======== Data Tersedia

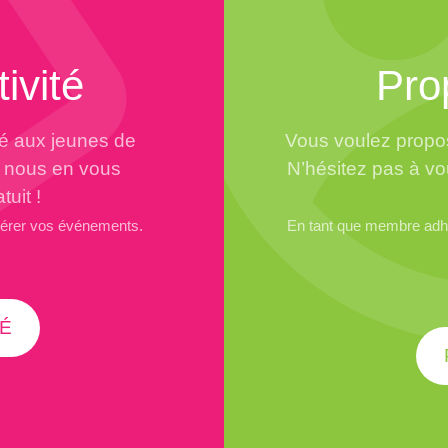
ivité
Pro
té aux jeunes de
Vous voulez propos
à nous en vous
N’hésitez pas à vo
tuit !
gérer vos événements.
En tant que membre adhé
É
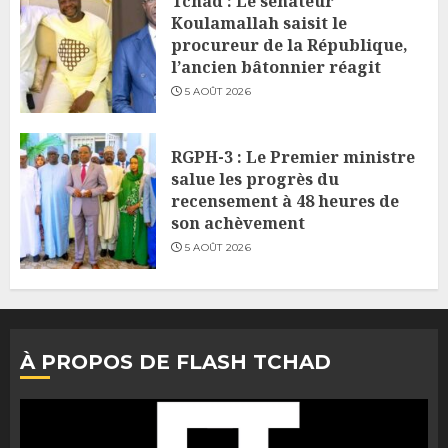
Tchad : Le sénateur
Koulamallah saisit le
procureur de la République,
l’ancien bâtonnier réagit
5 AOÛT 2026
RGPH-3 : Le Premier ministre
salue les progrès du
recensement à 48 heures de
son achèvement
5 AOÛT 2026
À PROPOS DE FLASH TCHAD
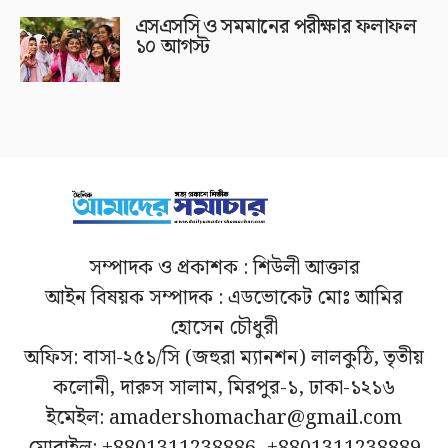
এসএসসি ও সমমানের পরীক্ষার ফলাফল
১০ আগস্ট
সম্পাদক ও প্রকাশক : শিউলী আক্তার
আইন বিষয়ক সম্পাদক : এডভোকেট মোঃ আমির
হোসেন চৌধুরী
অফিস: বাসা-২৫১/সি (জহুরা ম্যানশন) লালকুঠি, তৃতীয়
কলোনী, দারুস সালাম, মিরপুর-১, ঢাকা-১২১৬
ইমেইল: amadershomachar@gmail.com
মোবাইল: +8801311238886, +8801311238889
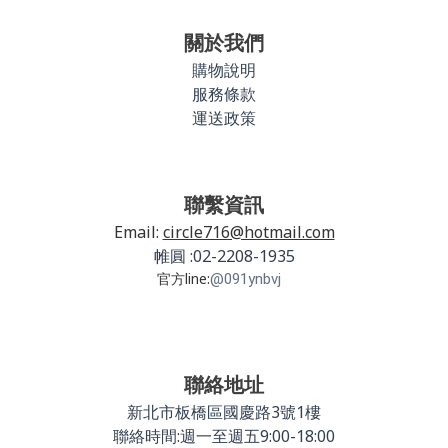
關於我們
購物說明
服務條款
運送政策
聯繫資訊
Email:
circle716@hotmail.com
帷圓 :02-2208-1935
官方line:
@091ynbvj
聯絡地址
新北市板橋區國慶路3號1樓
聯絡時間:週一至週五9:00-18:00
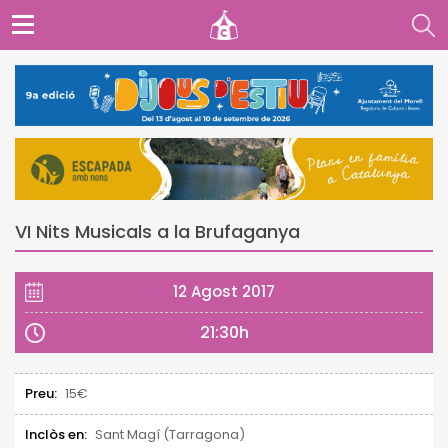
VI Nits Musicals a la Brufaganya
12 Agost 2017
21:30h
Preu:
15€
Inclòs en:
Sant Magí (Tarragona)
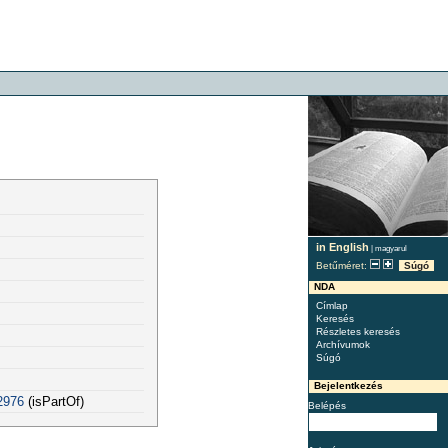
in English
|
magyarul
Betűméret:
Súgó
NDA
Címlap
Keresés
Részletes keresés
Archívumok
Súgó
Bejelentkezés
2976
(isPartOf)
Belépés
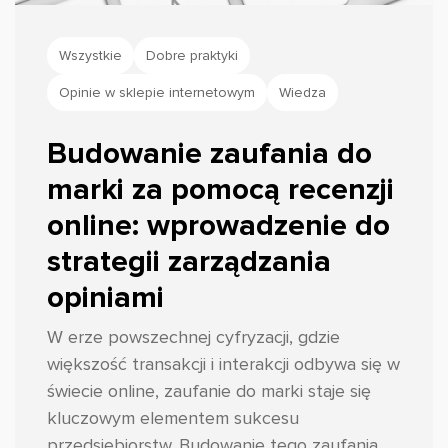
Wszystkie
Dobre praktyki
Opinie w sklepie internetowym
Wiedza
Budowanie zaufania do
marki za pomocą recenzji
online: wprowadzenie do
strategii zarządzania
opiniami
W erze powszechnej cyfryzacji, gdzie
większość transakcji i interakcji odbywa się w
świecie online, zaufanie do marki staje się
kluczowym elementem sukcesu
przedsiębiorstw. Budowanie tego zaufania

================

▶ [Butir Tugas]: Identifikasi setiap baris dalam daftar di atas yang memuat kata "zaufania". Huruf besar dan huruf kecil dibedakan.

▶ [Hasil Latihan]:
Budowanie zaufania do
przedsiębiorstw. Budowanie tego zaufania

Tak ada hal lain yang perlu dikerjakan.